Rachel Reeves warns that a tax grab on private equity may backfire

Rachel Reeves was warned that closing the private equity loophole, which would raise at least PS500m, could lead to a mass exodus of rich individuals and reduce the revenue that the chancellor hoped to generate.

EY, a professional services company, said that 60% of its clients in asset management had requested it to work on moving their domicile outside of Britain due to the proposed changes.

EY’s answer to Treasury’s request for evidence in response to government plans to change how people working in private equity will pay capital gains taxes (CGT) instead of income tax on their investment profits — also known as carrying interest. Treasury analysis indicates that approximately 3,000 people will receive carried interest by 2022. They would pay a tax of up to 28% instead of income tax. The highest tax rate is 45%.

EY has responded to the Government’s request for evidence regarding planned changes to Capital Gains Tax

Chris Sanger said that there was a lot of concern about the changes to carried interest rules. However, he stressed that it wasn’t clear how many people were moving.
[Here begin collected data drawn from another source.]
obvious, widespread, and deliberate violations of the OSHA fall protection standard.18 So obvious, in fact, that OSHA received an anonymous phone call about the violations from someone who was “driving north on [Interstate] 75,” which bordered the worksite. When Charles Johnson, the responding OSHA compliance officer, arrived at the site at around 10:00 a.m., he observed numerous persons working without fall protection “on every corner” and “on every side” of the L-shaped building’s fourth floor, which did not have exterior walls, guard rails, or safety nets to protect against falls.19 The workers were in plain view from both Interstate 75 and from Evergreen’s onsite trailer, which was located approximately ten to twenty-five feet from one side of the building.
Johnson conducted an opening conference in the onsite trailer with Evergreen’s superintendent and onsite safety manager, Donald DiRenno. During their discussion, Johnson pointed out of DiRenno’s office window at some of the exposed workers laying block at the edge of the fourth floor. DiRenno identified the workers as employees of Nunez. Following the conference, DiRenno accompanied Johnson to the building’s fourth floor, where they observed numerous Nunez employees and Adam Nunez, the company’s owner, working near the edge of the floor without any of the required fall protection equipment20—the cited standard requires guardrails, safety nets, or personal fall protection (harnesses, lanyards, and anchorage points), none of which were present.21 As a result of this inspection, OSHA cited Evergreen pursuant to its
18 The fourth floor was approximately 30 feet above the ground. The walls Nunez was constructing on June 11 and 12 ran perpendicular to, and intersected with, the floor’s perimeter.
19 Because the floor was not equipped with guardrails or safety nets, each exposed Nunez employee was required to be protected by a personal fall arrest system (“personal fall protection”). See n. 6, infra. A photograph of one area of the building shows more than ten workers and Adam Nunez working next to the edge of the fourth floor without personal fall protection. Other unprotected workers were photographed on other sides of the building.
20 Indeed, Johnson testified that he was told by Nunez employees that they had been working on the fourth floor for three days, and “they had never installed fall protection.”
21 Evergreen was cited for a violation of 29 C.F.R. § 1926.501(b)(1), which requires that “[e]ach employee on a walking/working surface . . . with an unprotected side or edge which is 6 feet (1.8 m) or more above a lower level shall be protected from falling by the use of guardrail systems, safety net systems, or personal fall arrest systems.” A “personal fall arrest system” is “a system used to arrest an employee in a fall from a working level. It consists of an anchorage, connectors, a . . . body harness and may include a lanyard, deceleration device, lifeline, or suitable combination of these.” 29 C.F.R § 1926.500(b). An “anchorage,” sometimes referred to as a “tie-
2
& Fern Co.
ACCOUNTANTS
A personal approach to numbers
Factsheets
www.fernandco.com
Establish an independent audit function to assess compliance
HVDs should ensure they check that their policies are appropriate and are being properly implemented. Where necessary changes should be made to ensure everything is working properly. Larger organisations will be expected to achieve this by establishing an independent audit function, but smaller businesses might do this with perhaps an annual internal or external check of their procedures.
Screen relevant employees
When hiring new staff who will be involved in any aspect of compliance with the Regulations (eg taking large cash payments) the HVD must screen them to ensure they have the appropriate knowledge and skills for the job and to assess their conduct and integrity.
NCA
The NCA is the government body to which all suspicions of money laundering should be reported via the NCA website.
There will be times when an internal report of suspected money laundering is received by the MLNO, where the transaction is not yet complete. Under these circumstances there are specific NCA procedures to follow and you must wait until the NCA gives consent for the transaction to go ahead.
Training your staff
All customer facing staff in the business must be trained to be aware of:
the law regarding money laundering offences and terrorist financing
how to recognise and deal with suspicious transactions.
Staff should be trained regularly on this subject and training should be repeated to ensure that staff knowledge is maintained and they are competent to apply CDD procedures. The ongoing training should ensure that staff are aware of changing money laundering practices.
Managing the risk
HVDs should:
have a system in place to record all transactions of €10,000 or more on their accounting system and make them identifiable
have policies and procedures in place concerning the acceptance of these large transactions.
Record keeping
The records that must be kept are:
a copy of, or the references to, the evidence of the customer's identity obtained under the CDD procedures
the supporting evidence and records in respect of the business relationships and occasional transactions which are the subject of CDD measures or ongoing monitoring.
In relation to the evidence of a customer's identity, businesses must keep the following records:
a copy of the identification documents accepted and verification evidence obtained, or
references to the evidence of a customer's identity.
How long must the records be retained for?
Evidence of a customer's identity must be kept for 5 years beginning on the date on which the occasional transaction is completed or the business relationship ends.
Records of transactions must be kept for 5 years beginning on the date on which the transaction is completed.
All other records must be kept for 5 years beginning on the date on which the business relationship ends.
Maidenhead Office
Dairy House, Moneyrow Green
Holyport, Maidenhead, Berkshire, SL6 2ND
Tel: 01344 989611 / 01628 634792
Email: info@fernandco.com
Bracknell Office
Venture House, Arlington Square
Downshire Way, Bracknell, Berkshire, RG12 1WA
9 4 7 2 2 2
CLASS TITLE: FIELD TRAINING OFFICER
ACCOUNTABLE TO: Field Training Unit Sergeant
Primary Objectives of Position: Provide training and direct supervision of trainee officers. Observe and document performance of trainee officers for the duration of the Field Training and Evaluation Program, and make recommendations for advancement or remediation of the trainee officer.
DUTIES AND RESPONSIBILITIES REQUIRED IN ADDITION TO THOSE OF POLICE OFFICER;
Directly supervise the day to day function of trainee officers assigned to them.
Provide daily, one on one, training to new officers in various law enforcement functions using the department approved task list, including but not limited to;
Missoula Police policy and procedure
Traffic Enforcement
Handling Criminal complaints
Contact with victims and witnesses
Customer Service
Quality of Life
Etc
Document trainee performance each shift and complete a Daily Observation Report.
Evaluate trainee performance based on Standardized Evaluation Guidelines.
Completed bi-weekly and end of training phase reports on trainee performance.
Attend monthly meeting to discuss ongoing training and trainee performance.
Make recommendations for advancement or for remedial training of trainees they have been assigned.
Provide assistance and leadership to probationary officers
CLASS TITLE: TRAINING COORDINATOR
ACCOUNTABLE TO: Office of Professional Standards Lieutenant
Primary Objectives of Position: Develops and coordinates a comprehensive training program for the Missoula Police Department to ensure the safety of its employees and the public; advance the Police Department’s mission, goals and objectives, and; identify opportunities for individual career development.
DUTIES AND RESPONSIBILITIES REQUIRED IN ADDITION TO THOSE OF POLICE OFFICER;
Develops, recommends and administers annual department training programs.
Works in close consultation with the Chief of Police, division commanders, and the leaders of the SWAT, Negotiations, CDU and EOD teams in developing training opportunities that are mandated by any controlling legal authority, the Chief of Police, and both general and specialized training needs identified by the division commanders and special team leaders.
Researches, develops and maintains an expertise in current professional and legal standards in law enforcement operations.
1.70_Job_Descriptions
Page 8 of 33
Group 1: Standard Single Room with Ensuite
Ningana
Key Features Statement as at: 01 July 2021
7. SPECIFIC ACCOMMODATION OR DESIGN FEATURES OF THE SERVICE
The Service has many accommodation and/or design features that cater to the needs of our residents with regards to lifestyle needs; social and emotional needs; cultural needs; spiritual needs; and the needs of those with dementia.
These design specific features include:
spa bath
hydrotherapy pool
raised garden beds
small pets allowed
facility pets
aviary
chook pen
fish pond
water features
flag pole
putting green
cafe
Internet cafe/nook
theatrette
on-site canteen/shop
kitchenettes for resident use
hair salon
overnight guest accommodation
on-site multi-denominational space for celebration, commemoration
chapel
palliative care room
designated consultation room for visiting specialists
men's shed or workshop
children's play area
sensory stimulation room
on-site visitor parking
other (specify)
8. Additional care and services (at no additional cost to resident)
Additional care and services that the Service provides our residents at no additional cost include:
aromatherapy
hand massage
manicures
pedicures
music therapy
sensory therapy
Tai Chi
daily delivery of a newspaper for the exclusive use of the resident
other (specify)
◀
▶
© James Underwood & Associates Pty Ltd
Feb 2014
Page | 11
It is unclear how the system will be changed. Rumors have circulated that the chancellor may increase the CGT top rate. She may also stipulate that people must invest their money in a particular fund, rather than being given a stake as part of employment, to continue to be eligible for CGT. Treasury announced that it launched the evidence call so “a variety of stakeholders” could provide their opinions.

Separately the CBI employers body warned the government about its plans to give more rights to workers in the workplace. This could cause uncertainty within the industry. CBI survey found that 62% of employers expected the UK to become less attractive for investment over the next five-year period.